CSS: box with zig-zag border
February 10, 2013Last update: March 29, 2020
In the last few days, I started to play with CSS3 linear-gradient()
function taking inspiration from CSS3 Patterns Gallery by Lea Verou.
To understand how it works, I tried to do some experiments and more precisely to create a box with zig-zag border to use as header or side box. In both cases, box is liquid.
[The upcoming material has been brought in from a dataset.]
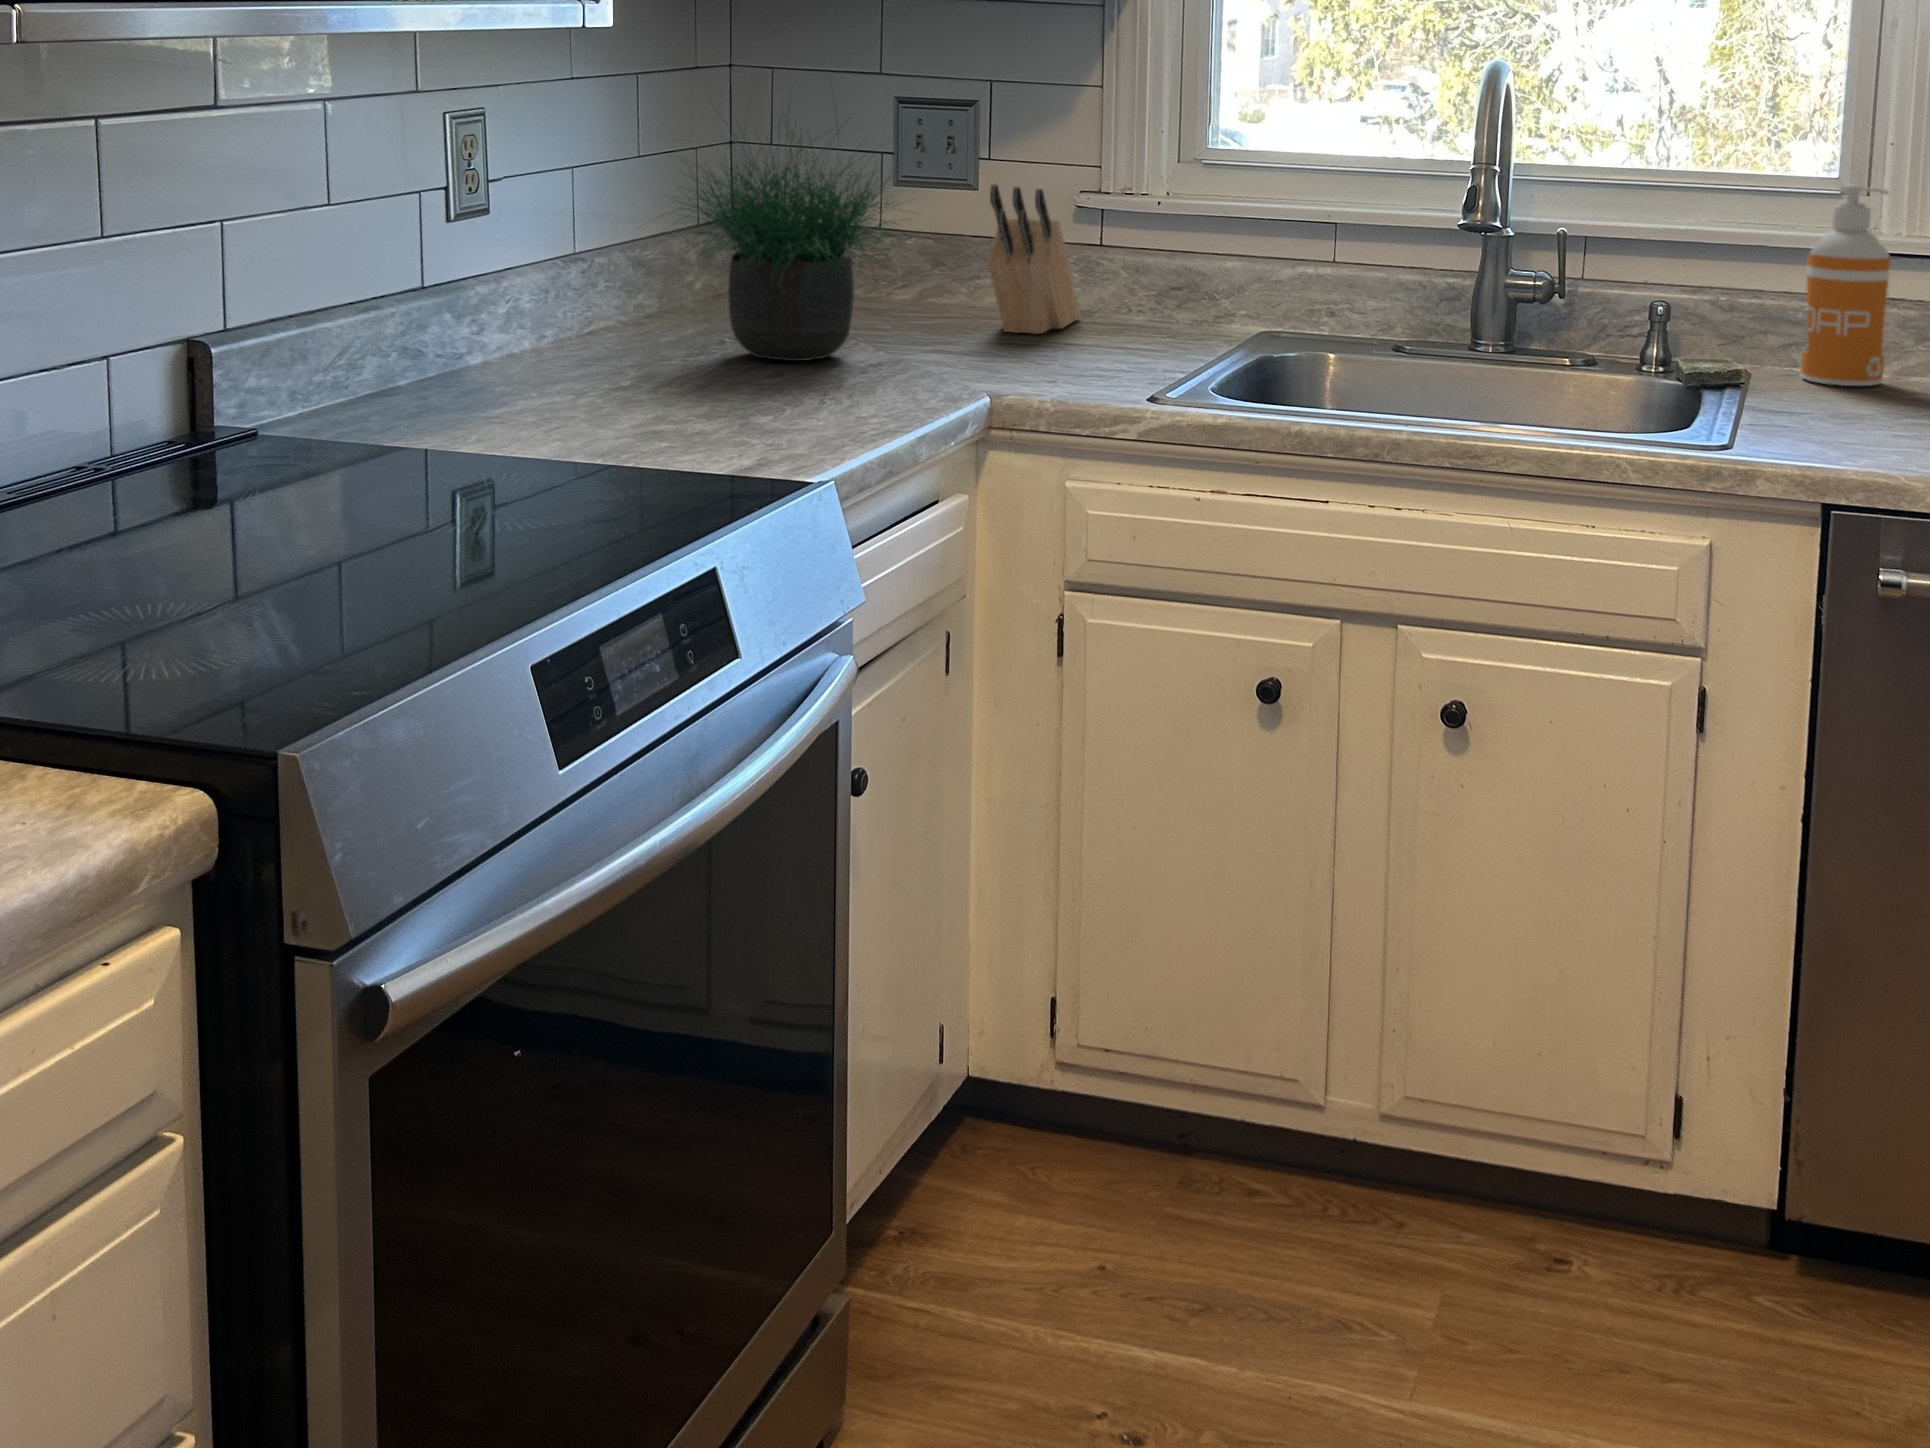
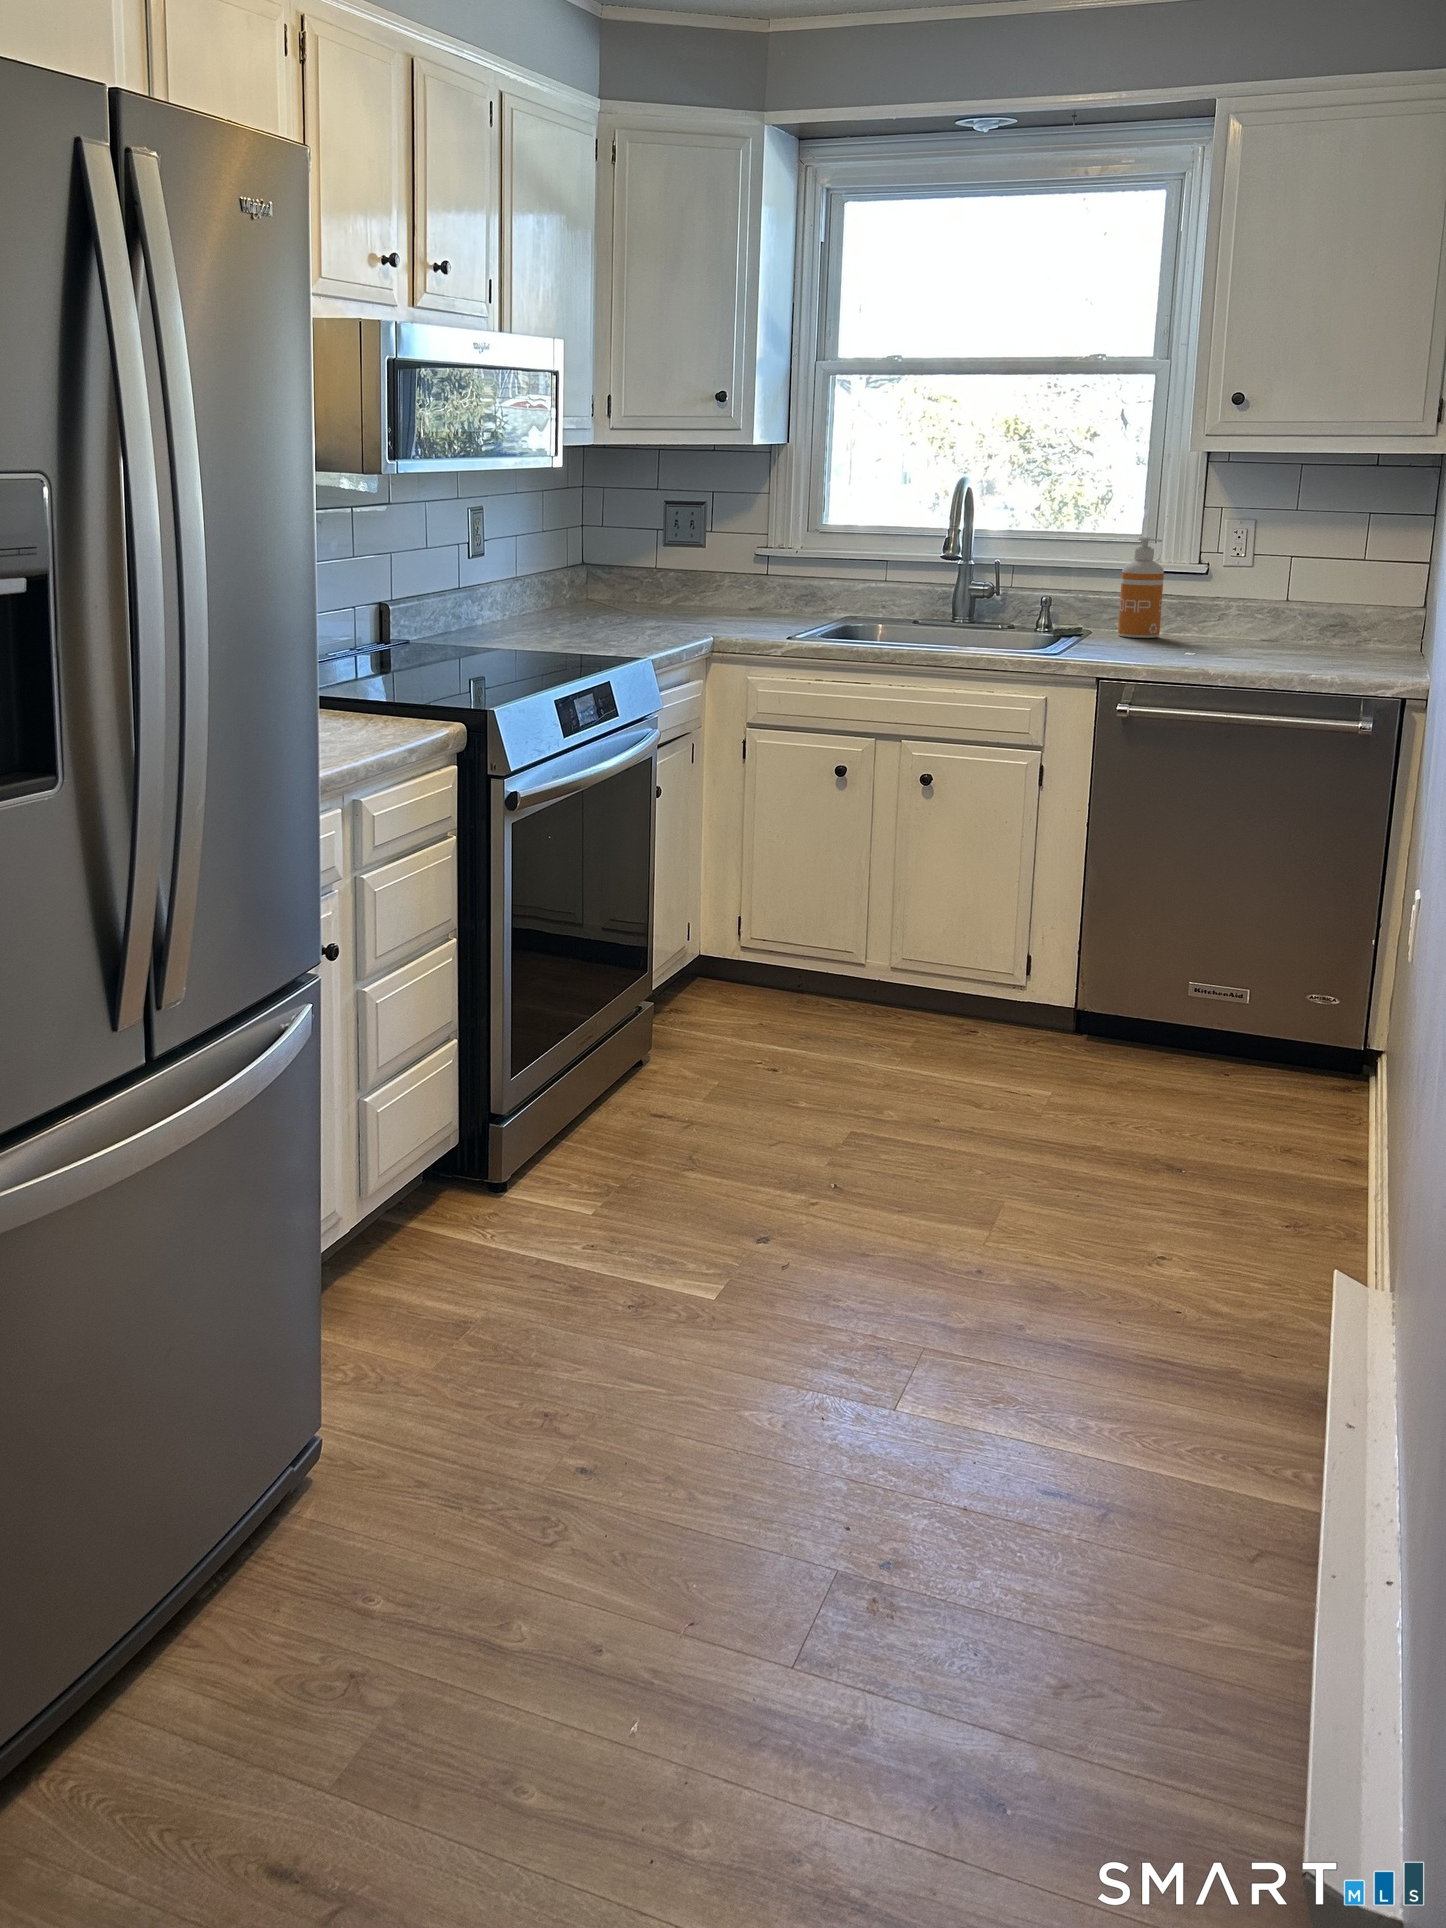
potted plant: present [663,112,900,361] -> none [549,486,683,624]
knife block: present [988,184,1081,334] -> none [712,542,758,616]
To create a box with a zig-zaged bottom border I wrote these lines:
.h-zigzag { /* Horizontal */
background:
linear-gradient(-135deg, #333538 5px, transparent 0) 0 5px,
linear-gradient(135deg, #333538 5px, #fff 0) 0 5px;
background-color: #333538;
background-position: left bottom;
background-repeat: repeat-x;
background-size: 10px 10px;
}
And this is the code to create a box with zig-zaged right border:
.v-zigzag { /* Vertical */
background:
linear-gradient(45deg, #ec173a 5px, transparent 0) 0 5px,
linear-gradient(135deg, #ec173a 5px, #fff 0) 0 5px;
background-color: #ec173a;
background-position: right top;
background-repeat: repeat-y;
background-size: 10px 10px;
}
The complete example is available on GitHub.
Notes on compatibility
On Mozilla Firefox 18+, Opera 12+ and MS Internet Explorer 10 the code works out of the box. For Google Chrome and Apple Safari we still have to use the vendor prefix -webkit-: in my opinion the best solution is to use Prefix free, keeping our CSS standard compliant.
For versions of MS Internet Explorer previous than 10, the fallback is already included: box without zig-zag decoration. And if you are asking yourself "do websites need to look exactly the same in every browser?", this is the response.